── RECORDS SUPPLIED ──

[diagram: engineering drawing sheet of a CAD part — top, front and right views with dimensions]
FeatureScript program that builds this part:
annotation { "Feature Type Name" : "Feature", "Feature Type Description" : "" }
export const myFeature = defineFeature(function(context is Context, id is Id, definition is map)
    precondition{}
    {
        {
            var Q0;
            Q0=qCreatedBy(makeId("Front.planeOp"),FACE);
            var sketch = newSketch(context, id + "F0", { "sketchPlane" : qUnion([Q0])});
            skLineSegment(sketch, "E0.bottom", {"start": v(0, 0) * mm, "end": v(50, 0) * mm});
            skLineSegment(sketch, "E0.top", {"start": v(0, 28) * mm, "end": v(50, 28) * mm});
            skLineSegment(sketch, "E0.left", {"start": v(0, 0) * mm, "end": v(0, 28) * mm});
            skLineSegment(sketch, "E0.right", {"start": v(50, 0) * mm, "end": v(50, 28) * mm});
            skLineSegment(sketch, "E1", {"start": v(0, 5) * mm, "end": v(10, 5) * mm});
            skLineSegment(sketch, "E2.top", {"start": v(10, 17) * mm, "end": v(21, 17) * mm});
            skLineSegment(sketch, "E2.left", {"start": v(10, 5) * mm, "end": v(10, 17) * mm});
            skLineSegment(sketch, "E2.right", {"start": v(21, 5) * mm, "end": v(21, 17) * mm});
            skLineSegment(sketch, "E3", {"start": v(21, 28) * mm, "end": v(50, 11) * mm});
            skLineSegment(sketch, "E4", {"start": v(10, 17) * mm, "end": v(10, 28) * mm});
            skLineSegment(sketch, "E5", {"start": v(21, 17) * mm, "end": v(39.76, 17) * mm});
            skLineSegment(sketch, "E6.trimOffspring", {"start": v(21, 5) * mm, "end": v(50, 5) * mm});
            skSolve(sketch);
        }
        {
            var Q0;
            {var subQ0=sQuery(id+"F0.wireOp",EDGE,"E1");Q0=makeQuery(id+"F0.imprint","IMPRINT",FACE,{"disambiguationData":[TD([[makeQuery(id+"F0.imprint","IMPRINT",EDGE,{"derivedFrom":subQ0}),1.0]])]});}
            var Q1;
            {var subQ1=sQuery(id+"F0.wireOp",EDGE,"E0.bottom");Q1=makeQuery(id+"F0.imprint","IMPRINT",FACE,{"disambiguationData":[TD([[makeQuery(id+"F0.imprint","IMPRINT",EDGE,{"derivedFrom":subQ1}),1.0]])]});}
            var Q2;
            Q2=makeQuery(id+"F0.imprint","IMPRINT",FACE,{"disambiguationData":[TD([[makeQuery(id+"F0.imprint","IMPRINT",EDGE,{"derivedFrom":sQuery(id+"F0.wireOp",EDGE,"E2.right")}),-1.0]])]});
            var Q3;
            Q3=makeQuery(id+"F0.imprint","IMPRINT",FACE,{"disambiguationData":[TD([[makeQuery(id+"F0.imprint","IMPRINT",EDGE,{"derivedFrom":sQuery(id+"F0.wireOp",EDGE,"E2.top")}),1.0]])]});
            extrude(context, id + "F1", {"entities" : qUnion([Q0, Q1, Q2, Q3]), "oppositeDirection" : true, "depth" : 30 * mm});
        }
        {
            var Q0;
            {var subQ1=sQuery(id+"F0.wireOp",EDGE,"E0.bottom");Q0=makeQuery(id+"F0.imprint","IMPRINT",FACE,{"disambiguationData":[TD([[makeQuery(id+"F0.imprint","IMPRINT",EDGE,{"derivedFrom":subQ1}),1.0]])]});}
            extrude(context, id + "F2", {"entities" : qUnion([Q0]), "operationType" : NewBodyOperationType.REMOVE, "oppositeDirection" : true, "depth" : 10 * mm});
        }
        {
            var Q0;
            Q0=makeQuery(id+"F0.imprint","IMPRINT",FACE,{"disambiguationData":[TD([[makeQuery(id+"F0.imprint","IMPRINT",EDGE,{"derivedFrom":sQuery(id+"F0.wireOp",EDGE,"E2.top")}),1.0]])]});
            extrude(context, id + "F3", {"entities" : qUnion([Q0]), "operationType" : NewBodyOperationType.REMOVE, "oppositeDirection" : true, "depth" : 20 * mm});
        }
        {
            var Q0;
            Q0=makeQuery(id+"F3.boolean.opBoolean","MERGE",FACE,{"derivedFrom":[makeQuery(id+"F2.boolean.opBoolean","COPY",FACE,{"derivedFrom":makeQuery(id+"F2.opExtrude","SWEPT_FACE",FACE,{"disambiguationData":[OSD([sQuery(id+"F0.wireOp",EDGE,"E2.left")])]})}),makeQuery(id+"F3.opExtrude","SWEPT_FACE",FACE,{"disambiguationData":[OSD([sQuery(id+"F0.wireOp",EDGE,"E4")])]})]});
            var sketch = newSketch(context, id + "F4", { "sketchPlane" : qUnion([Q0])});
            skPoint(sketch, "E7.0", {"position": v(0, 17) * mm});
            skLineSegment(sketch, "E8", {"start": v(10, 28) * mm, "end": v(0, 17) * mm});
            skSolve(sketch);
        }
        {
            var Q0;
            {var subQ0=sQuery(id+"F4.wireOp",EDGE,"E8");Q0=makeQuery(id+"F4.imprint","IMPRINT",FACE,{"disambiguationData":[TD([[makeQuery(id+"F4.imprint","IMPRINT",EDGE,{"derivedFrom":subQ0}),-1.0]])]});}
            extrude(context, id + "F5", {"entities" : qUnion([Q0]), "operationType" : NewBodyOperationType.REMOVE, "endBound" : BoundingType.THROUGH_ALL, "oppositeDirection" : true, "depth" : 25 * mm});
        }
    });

───

[GIVEN TASK] State how many lines in the records contain the string "wireOp", treating uppercase and lowercase as distinct. Give only the number.

[SOLVED EXERCISE] 8